**WHAT YOU HAVE TO DO**: Once the line with "left shoulder: (285, 223)" is found in the entries below, repeat it and each following line exactly, up to and including the line with "left knee: (141, 482)". Add no other lines.

Bounding box coordinate data
****************************************
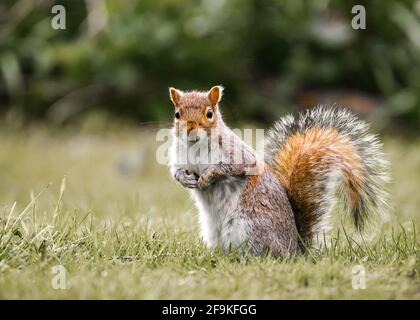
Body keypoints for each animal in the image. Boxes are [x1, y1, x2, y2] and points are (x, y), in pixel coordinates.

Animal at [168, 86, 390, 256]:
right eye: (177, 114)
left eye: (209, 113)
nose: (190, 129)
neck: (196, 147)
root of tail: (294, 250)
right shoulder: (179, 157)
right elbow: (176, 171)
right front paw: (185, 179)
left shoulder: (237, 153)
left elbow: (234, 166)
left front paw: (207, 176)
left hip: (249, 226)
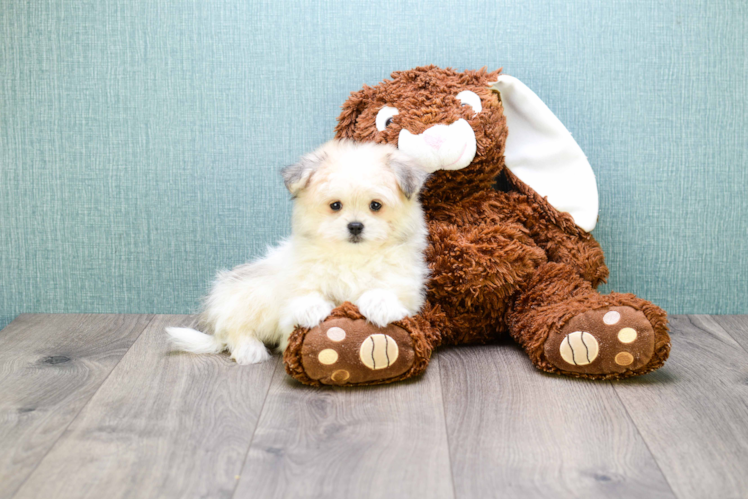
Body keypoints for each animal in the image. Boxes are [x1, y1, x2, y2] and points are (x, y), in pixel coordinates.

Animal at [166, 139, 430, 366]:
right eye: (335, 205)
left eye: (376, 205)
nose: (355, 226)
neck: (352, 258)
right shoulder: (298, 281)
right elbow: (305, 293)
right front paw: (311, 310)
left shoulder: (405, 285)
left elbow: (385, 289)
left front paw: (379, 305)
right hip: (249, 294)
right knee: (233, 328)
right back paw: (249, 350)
****************************************
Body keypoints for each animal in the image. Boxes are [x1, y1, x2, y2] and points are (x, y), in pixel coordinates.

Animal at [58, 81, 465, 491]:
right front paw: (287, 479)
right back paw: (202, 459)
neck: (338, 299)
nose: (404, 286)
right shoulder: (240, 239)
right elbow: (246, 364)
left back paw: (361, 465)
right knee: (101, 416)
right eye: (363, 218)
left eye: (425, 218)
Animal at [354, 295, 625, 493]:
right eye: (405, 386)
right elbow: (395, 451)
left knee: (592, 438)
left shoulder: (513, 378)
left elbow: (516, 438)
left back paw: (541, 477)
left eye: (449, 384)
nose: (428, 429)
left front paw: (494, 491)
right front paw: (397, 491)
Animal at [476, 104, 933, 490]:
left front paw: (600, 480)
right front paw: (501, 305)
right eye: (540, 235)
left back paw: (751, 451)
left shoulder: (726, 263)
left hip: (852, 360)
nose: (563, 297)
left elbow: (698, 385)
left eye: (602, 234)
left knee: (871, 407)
****************************************
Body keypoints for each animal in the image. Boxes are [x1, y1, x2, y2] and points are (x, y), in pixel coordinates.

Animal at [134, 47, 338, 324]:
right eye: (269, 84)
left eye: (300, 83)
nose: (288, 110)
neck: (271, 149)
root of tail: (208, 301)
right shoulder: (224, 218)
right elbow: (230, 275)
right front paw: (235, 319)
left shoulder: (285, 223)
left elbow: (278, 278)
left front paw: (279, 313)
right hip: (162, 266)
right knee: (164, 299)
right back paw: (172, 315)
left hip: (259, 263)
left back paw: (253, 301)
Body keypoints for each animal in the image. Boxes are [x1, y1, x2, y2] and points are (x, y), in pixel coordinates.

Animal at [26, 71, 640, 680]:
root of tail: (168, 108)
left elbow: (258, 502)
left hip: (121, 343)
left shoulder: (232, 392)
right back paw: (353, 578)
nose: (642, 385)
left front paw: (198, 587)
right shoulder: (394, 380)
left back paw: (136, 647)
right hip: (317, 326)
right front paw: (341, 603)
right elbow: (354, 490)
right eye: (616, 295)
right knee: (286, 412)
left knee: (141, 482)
****************************************
**ANSWER TO THE PROBLEM**:
left shoulder: (285, 223)
left elbow: (278, 278)
left front paw: (279, 313)
right hip: (162, 266)
right knee: (164, 299)
right back paw: (172, 315)
left hip: (259, 263)
left back paw: (253, 301)
Body keypoints for each animal in the image. Boxes are [x1, y1, x2, y2] and points are (x, y), in pixel coordinates.

Animal at [26, 71, 640, 680]:
root of tail: (168, 108)
left elbow: (258, 502)
left hip: (121, 343)
left shoulder: (232, 392)
right back paw: (353, 578)
nose: (642, 385)
left front paw: (198, 587)
right shoulder: (394, 380)
left back paw: (136, 647)
right hip: (317, 326)
right front paw: (341, 603)
right elbow: (354, 490)
right eye: (616, 295)
right knee: (286, 412)
left knee: (141, 482)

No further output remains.